Bake Sum balances expansion with employee well-being

As demand grows, founder Joyce Tang focuses on sustainability, creativity and a healthier bakery workplace

In 2021, Joyce Tang started Bake Sum at the Bread Project’s commissary kitchen. Five years later the bakery moved into a second location in Alameda. Since those first pastry box pop-ups in Berkeley, Bake Sum has expanded its repertoire. There are more cakes, cookies, milk buns and mochis, and more flavors.

“We’re playing with tofu puddings and mango sticky rice,” Tang told me during a phone interview. “We’re constantly trying to add things that help with dietary restrictions.”   

Bake Sum’s team, which has grown from five to 20, is always floating new ideas, more than they have the time or energy to execute. “We were carving out some time on Tuesdays for more experimentation and to launch some test bakes,” Tang said. “While that’s been fun, with our challenge of the new store we’re having less and less time for that again now.”

The Grand Avenue location was never large enough to keep up with the amount of pastries they sold. But after five years in the commissary kitchen, Tang felt Bake Sum needed its own space. Moving to Alameda—formerly Feel Good Bakery’s space—seemed like a natural evolution. There’s more equipment there and more drawers to freeze ingredients.

“Because we’re in a shared market, we don’t need to dedicate as much space to seating or to the front-of-house,” Tang said. Even so, at this early stage, the crew  struggles to keep up with production. “No matter how much we make, it just doesn’t feel like enough,” she continued. “And we’re making almost one and a half times what we were making a couple of months ago.”

The Oakland team is more tenured than the Alameda team. But Tang and Ari Daoheuang, who’s worked at Bake Sum from the start, train and help everyone get up to speed. Tang said that while the Alameda staff has worked in production for many years, the retail element is new to them. And, along with the roster of pastries, they also make an ambitious beverage menu, which features matcha tea, espresso tonics and a pandan cold brew.

Tang’s previous experiences as an employee inform her approach to running a business. “I have worked in a lot of kitchens where the pace of life felt quite unsustainable,” she said. “And we have a lot of mothers on the team, new moms. Ari had their baby last year.”

The goal is “not to make the most money or the most pastry possible,” Tang said. Rather, it’s to operate a business “where the lifestyle is sustainable for me and my team.” If someone doesn’t get a pastry at the end of the day, she said, the world will not end. “We’ll make more pastries tomorrow.”

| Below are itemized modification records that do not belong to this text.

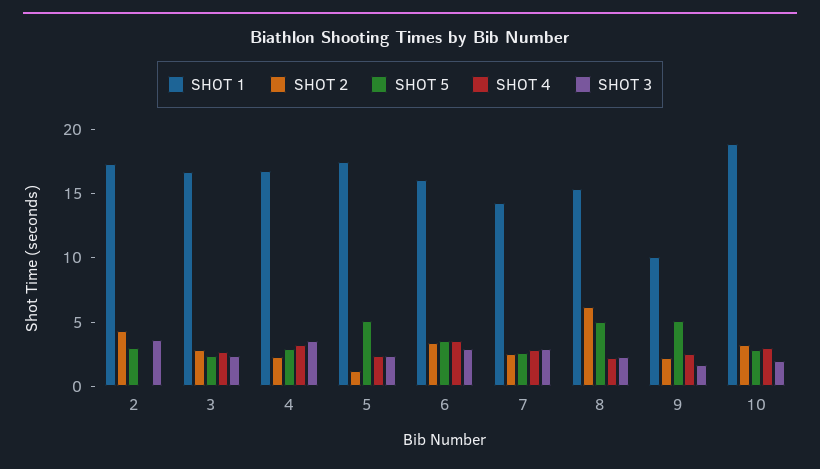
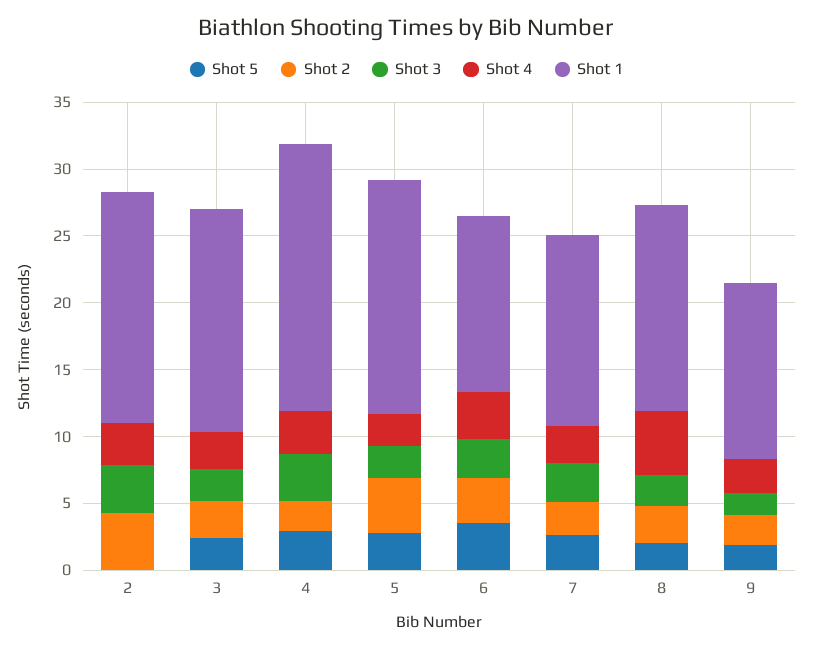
SHOT 5, 2: 3 -> 0
SHOT 4, 2: 0 -> 3
SHOT 1, 4: 17 -> 20
SHOT 2, 5: 1 -> 4
SHOT 5, 5: 5 -> 3
SHOT 1, 6: 16 -> 13
SHOT 2, 8: 6 -> 3
SHOT 5, 8: 5 -> 2
SHOT 4, 8: 2 -> 5
SHOT 1, 9: 10 -> 13
SHOT 5, 9: 5 -> 2
SHOT 1, 10: 19 -> none
SHOT 2, 10: 3 -> none
SHOT 5, 10: 3 -> none
SHOT 4, 10: 3 -> none
SHOT 3, 10: 2 -> none

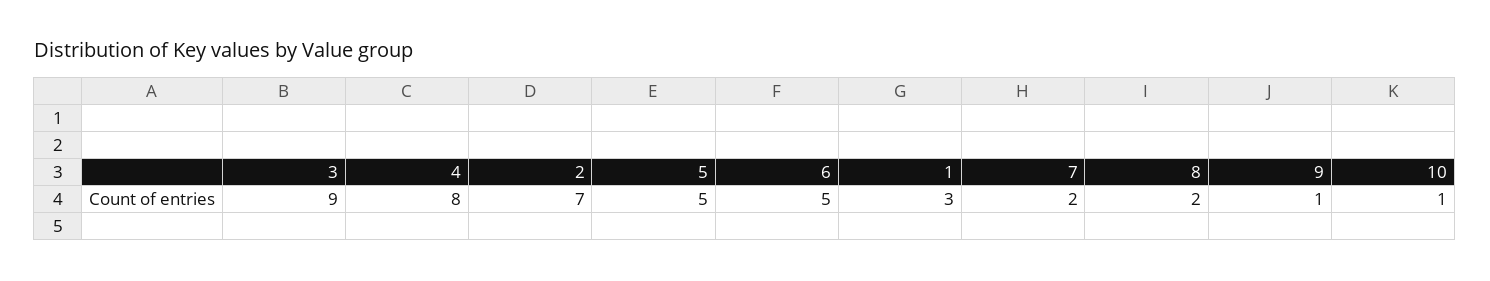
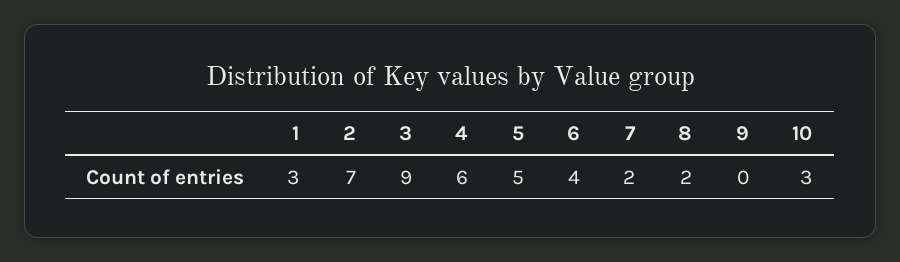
4: 8 -> 6
6: 5 -> 4
9: 1 -> 0
10: 1 -> 3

Despite the long customer lines and the expansion into a second store, Tang’s perfectionism resists the idea that Bake Sum is an unqualified success. “It doesn’t always feel that way,” she said. “It’s easy to fixate on things that we need to improve every single day.” Bad reviews, no matter how minor, linger for a long time. “There are constantly challenges outside of what is all shiny and glossy from what you see on Instagram,” Tang added.

The Bake Sum team reads all the reviews, but responding to them is another matter. One nasty review complained that the bakery closed on a Saturday for an hour lunch break. “We shut the door and he didn’t get inside, and he felt a little salty about that,” Tang said. But the Grand Avenue store is small, and it’s not possible for the staff to take a “normal” break.

After trying out a few different options, taking a collective lunch midday worked better than anything else. “I know it’s unconventional to do this, but it was legitimately the only way our team would get to rest and not sacrifice service levels,” Tang said. Unlike Europeans, who take humane lunch hours, many Americans don’t understand why a business would put people before profit.

This fall will see the release of Tang’s first cookbook, co-authored by Soleil Ho. Bake Sum: Asian American Pastry, Breads and Other Treats, she said, “tells a really fun and collective story about what Asian American pastry looks like in the Bay Area.”

The book is organized in the same way Bake Sum typically trains its team members. “I start out with drinks and puddings and jellies so that it’s more approachable,” Tang said. “Then we go into cookies, cakes, bread, milk bread—and then we go into croissants.” The croissant recipe is a simplified version for home bakers. “I hope it will encourage more folks to try lamination at home,” she added.

This summer, Bake Sum is making mango milk buns and strawberry sandwiches on croissants, essentially a strawberry cream sando. “We’re trying to go a little more fruit-forward to capture some of the seasonality that we have in the Bay Area,” Tang said. “But, you know, it does come down to how much time it takes us to chop all that fruit.”